Я поклонился дамам и отошел вместе с Федором Кузьмичом.

– Я единственно сказать, – заторопился тот, – что, быть может, мне сейчас придется удалиться. Иван и Татьяна куда-то пропали. Осип Петрович говорит, что они уже прибыли, а вот где они нынче… Как бы не натворили чего…

Но не успел Федор Кузьмич кончить, как двери в гостиную шумно распахнулись. В проеме появились двое – молодой человек и девица. Молодой человек был в гимназической форме и даже в фуражке, которая, правду сказать, сильно съехала на затылок. Девица была в простом темно-синем платье и с двумя тугими косичками, столь короткими, что становилось очевидным: волосы ее не так давно были обрезаны.

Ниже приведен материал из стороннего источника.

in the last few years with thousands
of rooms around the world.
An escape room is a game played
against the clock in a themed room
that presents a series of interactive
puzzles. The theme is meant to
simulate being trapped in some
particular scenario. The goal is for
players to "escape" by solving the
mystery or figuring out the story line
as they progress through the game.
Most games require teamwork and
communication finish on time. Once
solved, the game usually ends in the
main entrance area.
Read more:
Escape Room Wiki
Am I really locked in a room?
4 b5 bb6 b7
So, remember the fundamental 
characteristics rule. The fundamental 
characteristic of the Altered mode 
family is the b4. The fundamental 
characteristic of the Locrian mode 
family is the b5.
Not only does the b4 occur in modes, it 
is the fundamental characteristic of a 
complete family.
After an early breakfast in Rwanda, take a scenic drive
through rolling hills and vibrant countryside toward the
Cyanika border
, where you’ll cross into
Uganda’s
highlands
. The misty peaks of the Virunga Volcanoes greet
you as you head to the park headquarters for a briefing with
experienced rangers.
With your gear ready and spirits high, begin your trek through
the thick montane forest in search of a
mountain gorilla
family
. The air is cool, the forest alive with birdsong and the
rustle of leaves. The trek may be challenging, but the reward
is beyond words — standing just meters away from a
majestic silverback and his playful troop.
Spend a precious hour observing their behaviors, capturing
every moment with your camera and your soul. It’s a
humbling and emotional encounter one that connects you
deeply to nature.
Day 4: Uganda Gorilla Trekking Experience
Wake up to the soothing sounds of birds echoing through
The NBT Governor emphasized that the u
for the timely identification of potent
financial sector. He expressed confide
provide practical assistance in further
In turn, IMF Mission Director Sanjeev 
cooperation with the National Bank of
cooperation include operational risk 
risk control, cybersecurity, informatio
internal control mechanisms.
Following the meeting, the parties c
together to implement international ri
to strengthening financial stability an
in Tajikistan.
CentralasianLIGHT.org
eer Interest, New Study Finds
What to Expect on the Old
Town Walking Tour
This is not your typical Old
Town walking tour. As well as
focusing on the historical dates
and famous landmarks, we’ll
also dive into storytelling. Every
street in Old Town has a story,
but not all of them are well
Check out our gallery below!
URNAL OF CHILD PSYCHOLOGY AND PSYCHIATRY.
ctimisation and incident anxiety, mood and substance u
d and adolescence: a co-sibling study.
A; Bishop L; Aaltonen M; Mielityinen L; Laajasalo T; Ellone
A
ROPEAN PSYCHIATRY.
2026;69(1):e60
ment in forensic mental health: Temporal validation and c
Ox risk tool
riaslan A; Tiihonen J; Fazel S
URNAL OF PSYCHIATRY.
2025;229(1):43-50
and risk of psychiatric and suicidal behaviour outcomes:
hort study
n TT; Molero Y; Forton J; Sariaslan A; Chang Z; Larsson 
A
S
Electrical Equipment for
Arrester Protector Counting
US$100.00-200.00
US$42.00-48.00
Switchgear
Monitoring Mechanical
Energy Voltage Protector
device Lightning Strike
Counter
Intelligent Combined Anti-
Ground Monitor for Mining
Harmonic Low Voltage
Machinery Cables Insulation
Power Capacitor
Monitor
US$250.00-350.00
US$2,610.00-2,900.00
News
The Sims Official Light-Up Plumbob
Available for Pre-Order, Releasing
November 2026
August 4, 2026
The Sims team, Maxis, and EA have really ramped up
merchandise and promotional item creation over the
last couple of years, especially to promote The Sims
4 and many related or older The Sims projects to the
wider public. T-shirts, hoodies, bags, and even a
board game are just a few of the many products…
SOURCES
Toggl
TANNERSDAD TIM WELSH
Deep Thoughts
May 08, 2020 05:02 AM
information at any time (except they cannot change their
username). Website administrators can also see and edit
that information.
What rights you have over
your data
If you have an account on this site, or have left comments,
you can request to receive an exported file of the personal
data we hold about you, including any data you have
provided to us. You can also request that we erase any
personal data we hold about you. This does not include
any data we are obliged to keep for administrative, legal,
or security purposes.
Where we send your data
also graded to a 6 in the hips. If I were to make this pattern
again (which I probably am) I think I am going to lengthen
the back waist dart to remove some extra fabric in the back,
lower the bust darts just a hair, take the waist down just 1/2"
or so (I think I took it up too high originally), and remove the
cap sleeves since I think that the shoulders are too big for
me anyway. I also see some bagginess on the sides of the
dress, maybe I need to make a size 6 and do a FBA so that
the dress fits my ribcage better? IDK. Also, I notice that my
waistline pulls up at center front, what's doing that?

Самое же необычное в их появлении было то, что и гимназист и девица были ведомы весьма странным господином.

– Слава тебе господи, – вырвалось у Федора Кузьмича. – Нашлись.

– А кого я в прихожей изловил!? – громогласно прокричал господин, на лице его сияла веселая, но уж очень хищная улыбка.

По гостиной так и понеслось – "Барон!", "Барон!". Тот, кого все называли бароном, был невеликого роста господин, плотный, но весьма упитанный, лицо его украшали невероятных размеров рыжие усы, торчавшие совершенно параллельно полу. Голову барона, словно огненная корона, венчала рыжая шевелюра, карие глаза светились, будто у волка.